The reasons for the update go beyond just “prettying” up Chrome: Google claims that in a study it conducted in 2021, only 11 percent of participants actually understood the intended purpose of the lock icon. It first appeared back in the ’90s following Netscape’s introduction of HTTPS, a protocol that allows users to safely send sensitive data such as banking information and login credentials via the web through encryption. As such, the lock icon would be displayed when browsing a website using HTTPS to signal that the network connection was secure.

The new tune icon set to replace the lock icon in Google Chrome in September 2023.
This is the new tune icon. Maybe it’s just me, but I don’t look at this design and immediately think of settings or controls.
Image: Google

That served a purpose back when HTTPS was uncommon and people needed to be better informed of its benefits, but these days, over 95 percent of Chrome webpages loaded on Windows are using the protocol, so it’s become the default connection. And Google believes that users may mistakenly believe that the lock logo is instead an overall indication of trust or reliability — a potentially dangerous thought given that HTTPS doesn’t protect against things like phishing scams.

To get around this, the lock will be replaced with a variant of the tune icon that’s often used to represent control menus. That symbol doesn’t misleadingly scream “trustworthy” and has the added benefit of encouraging users to click through and access more information about their security and connection settings — a function that Google’s research allegedly shows few people were actually aware of. The new tune icon isn’t getting any additional features otherwise and will continue to mark plaintext HTTP (few as they may be) as insecure on all platforms.

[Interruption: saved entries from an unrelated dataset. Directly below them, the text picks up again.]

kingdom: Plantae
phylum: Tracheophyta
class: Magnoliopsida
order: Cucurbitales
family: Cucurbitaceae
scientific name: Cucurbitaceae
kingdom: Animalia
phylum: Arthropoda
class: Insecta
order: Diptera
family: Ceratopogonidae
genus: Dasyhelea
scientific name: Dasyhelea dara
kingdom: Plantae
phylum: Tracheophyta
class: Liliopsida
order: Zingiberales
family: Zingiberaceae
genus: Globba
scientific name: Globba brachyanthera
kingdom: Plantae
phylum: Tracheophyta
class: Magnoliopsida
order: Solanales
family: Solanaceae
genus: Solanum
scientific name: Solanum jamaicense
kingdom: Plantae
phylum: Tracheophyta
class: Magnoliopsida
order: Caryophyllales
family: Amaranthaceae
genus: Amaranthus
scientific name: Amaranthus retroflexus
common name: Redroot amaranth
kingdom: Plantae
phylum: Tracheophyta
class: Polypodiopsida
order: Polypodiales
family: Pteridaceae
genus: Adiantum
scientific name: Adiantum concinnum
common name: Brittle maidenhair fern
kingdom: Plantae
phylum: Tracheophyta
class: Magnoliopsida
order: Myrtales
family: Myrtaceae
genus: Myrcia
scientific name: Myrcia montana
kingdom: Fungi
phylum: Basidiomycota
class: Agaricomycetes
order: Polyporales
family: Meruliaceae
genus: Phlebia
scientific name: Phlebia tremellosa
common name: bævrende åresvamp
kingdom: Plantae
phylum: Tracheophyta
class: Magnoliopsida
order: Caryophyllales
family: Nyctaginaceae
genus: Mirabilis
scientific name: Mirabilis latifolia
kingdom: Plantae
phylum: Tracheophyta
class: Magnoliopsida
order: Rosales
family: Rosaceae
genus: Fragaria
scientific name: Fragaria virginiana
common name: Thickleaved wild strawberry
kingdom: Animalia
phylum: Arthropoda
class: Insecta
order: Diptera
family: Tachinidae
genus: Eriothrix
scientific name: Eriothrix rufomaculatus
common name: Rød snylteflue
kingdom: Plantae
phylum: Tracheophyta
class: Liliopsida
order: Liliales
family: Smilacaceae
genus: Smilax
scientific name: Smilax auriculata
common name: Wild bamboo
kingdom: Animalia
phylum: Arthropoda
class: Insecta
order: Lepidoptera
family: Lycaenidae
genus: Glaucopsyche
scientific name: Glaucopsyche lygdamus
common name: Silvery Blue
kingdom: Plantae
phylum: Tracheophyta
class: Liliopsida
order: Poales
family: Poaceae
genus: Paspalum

A screenshot taken of Chrome’s site controls
The page controls under the tune icon will remain unchanged, but Google hopes the new design will encourage more users to click through and view them.
Image: Google

This isn’t the first time that Google has changed the lock icon. It had a redesign back in 2016 to remove colors from the icon in favor of a more neutral look, and the company said that it was “re-examining” the design again back in 2021, though it had initially planned to replace it with a downward-pointing arrow at that time. I’d argue that using an arrow may have been a better choice here from a UI perspective (given it suggests you can expand to see more). It took me an embarrassingly long time to realize the tune symbol represented a slider control, but perhaps other users have a keener eye in this instance.

Chrome’s current lock icon on desktop and Android will be replaced at the same time in “early September 2023.” Meanwhile, Google will be pulling it entirely from Chrome on iOS, as the lock icon wasn’t tappable on that platform. Users who have access to the Chrome Canary channel — an experimental version of the browser used for testing early releases — can see how the new tune icon looks by enabling the Chrome Refresh 2023 flag, though Google notes that the feature is still being developed and is therefore subject to change before a final release.